### Texto proporcionado:
• • •

A la derrota le siguió el exilio en la isla de Santa Elena, donde murió en mayo de 1821. Fueron años de frustración y malhumor; se hacía más que difícil manejar a un prisionero de tal envergadura. Los ingleses presentaban la isla como un centro de salud acorde para el estado de Napoleón, mientras sus amigos la llamaban la “isla del diablo” por el peligro que entrañaba; hasta el papa Pío VII – a quien Napoleón había perseguido - pidió por su liberación, porque la isla era un lugar perjudicial para su salud y “el pobre desterrado se está muriendo poco a poco”.
Se argumentaba que en Santa Elena existía una hepatitis infecciosa endémica que es dudoso que Napoleón haya padecido.
En sus últimos meses de vida, padeció reiteradas hematemesis; ¿tenía, Napoleón, várices esofágicas por una enfermedad crónica del hígado?. Es poco probable. Las informaciones postmortem indicaban más bien una úlcera maligna sangrante o una invasión gástrica por una neoplasia que justificaba las hemorragias y el hipo continuo del emperador. Su padre había muerto de un cáncer gástrico lo que hace aun más probable este diagnóstico. Perforación y peritonitis fueron la causa final de su muerte.
A pesar de las evidencias, mucho tiempo después, otro diagnóstico tomó la posta.
En su testamento, Napoleón había pedido que su cabeza fuera afeitada y que los cabellos fueran entregados a algunos amigos y seguidores. En 1960 causó gran revuelo el hallazgo de arsénico en sus cabellos, en cantidades considerables, creando a su alrededor la hipótesis de que podría haber sido envenenado lentamente, por alguno de sus enemigos, durante su estadía en Santa Elena Aunque la causa de muerte no se explica por el envenenamiento, siendo el arsénico un poderoso carcinógeno han especulado que podría estar relacionado con el origen de la neoplasia.

• • •

### Conjunto de datos:
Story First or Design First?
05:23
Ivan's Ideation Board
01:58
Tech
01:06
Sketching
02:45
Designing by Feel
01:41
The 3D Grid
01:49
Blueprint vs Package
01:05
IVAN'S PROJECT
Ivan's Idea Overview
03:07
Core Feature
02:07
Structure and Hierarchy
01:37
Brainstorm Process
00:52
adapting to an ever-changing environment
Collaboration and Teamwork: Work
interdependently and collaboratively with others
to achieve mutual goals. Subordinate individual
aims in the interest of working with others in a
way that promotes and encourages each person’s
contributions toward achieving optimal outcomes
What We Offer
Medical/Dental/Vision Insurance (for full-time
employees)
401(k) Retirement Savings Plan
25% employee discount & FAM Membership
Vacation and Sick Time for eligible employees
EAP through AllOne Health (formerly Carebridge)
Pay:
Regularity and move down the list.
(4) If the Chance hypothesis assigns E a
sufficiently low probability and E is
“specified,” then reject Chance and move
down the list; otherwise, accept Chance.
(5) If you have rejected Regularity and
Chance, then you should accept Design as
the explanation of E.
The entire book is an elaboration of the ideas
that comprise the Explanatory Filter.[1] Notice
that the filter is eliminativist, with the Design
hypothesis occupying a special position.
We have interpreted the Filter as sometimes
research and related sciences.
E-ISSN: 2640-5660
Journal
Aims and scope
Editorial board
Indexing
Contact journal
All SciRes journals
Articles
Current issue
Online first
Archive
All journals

• • •

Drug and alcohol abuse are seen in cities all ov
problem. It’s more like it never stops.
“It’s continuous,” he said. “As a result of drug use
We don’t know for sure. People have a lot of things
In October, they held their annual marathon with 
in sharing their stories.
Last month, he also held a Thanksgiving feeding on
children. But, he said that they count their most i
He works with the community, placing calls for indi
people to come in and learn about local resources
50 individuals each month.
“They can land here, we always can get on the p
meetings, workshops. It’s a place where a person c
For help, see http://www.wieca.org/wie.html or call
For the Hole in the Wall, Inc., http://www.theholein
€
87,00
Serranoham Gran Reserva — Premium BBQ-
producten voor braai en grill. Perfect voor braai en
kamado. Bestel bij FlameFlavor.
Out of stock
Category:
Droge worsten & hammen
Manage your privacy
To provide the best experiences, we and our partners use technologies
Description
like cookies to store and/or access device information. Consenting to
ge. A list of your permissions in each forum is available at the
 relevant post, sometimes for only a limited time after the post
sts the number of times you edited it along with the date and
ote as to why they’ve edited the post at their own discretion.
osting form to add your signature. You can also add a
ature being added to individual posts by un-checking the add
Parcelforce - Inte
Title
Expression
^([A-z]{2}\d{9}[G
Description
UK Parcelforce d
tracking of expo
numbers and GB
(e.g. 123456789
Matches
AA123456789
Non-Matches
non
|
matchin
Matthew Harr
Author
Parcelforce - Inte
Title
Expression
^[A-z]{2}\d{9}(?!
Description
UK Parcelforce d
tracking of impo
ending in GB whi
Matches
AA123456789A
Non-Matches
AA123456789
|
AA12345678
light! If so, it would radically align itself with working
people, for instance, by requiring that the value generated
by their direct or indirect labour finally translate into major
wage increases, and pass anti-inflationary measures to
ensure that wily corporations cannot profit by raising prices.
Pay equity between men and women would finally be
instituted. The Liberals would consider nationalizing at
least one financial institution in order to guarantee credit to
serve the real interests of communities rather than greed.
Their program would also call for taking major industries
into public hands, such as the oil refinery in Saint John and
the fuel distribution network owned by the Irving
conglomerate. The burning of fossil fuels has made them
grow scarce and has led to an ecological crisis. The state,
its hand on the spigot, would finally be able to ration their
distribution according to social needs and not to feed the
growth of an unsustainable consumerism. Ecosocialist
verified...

• • •

### Tareas:
A: Traduce al inglés esta oración del texto sobre la muerte de Napoleón: "Su padre había muerto de un cáncer gástrico lo que hace aun más probable este diagnóstico."
B: Según el texto sobre la muerte de Napoleón, ¿en qué año se hallaron cantidades considerables de arsénico en sus cabellos?
C: Escribe la continuación del texto sobre la muerte de Napoleón a partir de su última oración.
Los registros no tienen relación con el texto sobre la muerte de Napoleón.

### Respuestas:
A: His father had died of gastric cancer, which makes this diagnosis even more likely.

B: En 1960.

C:
En el año 2002, la revista Science et vie confirmó que los cabellos de Napoleón estaban impregnados de arsénico; se cree que sus allegados usaron la sustancia para garantizar la conservación de los mismos, una práctica común en el siglo XIX..
Es posible que Waterloo se haya perdido por una concatenación de causas entre las que los historiadores cuentan el ejército napoleónico devastado por el tifus (fiebre tifoidea?), endémico en Rusia y Polonia, las hambrunas y el clima nada favorecedor para las campañas. Esta opinión es generalmente aceptada pero, a la luz de los acontecimientos referidos, los historiadores creen que Napoleón, con su fuerza física deteriorada y sus luces sin la luminosidad que le valió la admiración de sus amigos y, también, de sus detractores, es un eslabón de la cadena que explica la derrota del emperador la única vez que se enfrentó con las tropas británicas.